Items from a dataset
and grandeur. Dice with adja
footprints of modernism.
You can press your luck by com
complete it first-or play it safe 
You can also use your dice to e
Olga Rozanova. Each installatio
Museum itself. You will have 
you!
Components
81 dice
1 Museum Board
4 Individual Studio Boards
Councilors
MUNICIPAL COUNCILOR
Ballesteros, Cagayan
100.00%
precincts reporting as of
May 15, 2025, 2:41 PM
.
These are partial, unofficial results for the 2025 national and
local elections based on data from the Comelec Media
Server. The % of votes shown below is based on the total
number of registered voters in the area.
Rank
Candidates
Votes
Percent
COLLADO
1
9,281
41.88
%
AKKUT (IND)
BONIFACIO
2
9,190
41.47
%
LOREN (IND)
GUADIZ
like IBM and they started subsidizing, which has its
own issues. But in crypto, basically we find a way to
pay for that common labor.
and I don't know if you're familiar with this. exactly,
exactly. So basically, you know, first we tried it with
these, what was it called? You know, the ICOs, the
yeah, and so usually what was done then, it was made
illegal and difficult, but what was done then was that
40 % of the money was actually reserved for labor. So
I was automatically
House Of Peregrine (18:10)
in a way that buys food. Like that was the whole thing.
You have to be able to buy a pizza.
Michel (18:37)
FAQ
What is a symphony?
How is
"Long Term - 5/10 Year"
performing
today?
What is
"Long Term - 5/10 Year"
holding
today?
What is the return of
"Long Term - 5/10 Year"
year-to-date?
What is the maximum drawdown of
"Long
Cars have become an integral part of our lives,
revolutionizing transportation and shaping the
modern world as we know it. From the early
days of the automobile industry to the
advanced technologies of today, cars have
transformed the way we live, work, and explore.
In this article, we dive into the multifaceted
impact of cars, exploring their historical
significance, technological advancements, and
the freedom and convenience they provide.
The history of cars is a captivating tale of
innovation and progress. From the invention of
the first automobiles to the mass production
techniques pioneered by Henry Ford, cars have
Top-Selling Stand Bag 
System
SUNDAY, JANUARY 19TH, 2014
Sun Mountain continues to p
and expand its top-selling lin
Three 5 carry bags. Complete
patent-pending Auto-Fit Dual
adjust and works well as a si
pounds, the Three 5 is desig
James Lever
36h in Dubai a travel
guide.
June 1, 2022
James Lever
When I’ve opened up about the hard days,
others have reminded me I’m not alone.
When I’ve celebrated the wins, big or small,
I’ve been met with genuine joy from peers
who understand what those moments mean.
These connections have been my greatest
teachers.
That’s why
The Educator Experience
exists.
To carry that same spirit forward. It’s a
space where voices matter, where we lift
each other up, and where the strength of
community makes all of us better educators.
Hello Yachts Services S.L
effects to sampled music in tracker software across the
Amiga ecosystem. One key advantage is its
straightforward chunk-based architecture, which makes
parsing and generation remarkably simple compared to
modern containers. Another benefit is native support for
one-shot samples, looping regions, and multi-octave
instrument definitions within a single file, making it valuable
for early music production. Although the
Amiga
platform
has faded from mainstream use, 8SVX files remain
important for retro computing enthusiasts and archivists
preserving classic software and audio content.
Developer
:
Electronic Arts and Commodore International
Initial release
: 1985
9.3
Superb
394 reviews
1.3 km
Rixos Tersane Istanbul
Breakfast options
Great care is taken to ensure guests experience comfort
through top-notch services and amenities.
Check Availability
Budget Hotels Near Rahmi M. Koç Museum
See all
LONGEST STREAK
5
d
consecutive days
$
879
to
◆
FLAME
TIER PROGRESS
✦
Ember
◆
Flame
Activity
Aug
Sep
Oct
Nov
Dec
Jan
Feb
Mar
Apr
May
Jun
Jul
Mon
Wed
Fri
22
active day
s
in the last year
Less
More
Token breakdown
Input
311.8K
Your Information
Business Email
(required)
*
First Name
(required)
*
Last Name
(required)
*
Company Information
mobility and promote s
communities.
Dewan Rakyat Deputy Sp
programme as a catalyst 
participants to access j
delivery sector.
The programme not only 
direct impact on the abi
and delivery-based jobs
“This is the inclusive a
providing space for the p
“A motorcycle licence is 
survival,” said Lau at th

» **WORK TO BE COMPLETED**
Every entry must be set down again exactly as it reads.

» **RESPONSE BELOW**
and grandeur. Dice with adja
footprints of modernism.
You can press your luck by com
complete it first-or play it safe 
You can also use your dice to e
Olga Rozanova. Each installatio
Museum itself. You will have 
you!
Components
81 dice
1 Museum Board
4 Individual Studio Boards
Councilors
MUNICIPAL COUNCILOR
Ballesteros, Cagayan
100.00%
precincts reporting as of
May 15, 2025, 2:41 PM
.
These are partial, unofficial results for the 2025 national and
local elections based on data from the Comelec Media
Server. The % of votes shown below is based on the total
number of registered voters in the area.
Rank
Candidates
Votes
Percent
COLLADO
1
9,281
41.88
%
AKKUT (IND)
BONIFACIO
2
9,190
41.47
%
LOREN (IND)
GUADIZ
like IBM and they started subsidizing, which has its
own issues. But in crypto, basically we find a way to
pay for that common labor.
and I don't know if you're familiar with this. exactly,
exactly. So basically, you know, first we tried it with
these, what was it called? You know, the ICOs, the
yeah, and so usually what was done then, it was made
illegal and difficult, but what was done then was that
40 % of the money was actually reserved for labor. So
I was automatically
House Of Peregrine (18:10)
in a way that buys food. Like that was the whole thing.
You have to be able to buy a pizza.
Michel (18:37)
FAQ
What is a symphony?
How is
"Long Term - 5/10 Year"
performing
today?
What is
"Long Term - 5/10 Year"
holding
today?
What is the return of
"Long Term - 5/10 Year"
year-to-date?
What is the maximum drawdown of
"Long
Cars have become an integral part of our lives,
revolutionizing transportation and shaping the
modern world as we know it. From the early
days of the automobile industry to the
advanced technologies of today, cars have
transformed the way we live, work, and explore.
In this article, we dive into the multifaceted
impact of cars, exploring their historical
significance, technological advancements, and
the freedom and convenience they provide.
The history of cars is a captivating tale of
innovation and progress. From the invention of
the first automobiles to the mass production
techniques pioneered by Henry Ford, cars have
Top-Selling Stand Bag 
System
SUNDAY, JANUARY 19TH, 2014
Sun Mountain continues to p
and expand its top-selling lin
Three 5 carry bags. Complete
patent-pending Auto-Fit Dual
adjust and works well as a si
pounds, the Three 5 is desig
James Lever
36h in Dubai a travel
guide.
June 1, 2022
James Lever
When I’ve opened up about the hard days,
others have reminded me I’m not alone.
When I’ve celebrated the wins, big or small,
I’ve been met with genuine joy from peers
who understand what those moments mean.
These connections have been my greatest
teachers.
That’s why
The Educator Experience
exists.
To carry that same spirit forward. It’s a
space where voices matter, where we lift
each other up, and where the strength of
community makes all of us better educators.
Hello Yachts Services S.L
effects to sampled music in tracker software across the
Amiga ecosystem. One key advantage is its
straightforward chunk-based architecture, which makes
parsing and generation remarkably simple compared to
modern containers. Another benefit is native support for
one-shot samples, looping regions, and multi-octave
instrument definitions within a single file, making it valuable
for early music production. Although the
Amiga
platform
has faded from mainstream use, 8SVX files remain
important for retro computing enthusiasts and archivists
preserving classic software and audio content.
Developer
:
Electronic Arts and Commodore International
Initial release
: 1985
9.3
Superb
394 reviews
1.3 km
Rixos Tersane Istanbul
Breakfast options
Great care is taken to ensure guests experience comfort
through top-notch services and amenities.
Check Availability
Budget Hotels Near Rahmi M. Koç Museum
See all
LONGEST STREAK
5
d
consecutive days
$
879
to
◆
FLAME
TIER PROGRESS
✦
Ember
◆
Flame
Activity
Aug
Sep
Oct
Nov
Dec
Jan
Feb
Mar
Apr
May
Jun
Jul
Mon
Wed
Fri
22
active day
s
in the last year
Less
More
Token breakdown
Input
311.8K
Your Information
Business Email
(required)
*
First Name
(required)
*
Last Name
(required)
*
Company Information
mobility and promote s
communities.
Dewan Rakyat Deputy Sp
programme as a catalyst 
participants to access j
delivery sector.
The programme not only 
direct impact on the abi
and delivery-based jobs
“This is the inclusive a
providing space for the p
“A motorcycle licence is 
survival,” said Lau at th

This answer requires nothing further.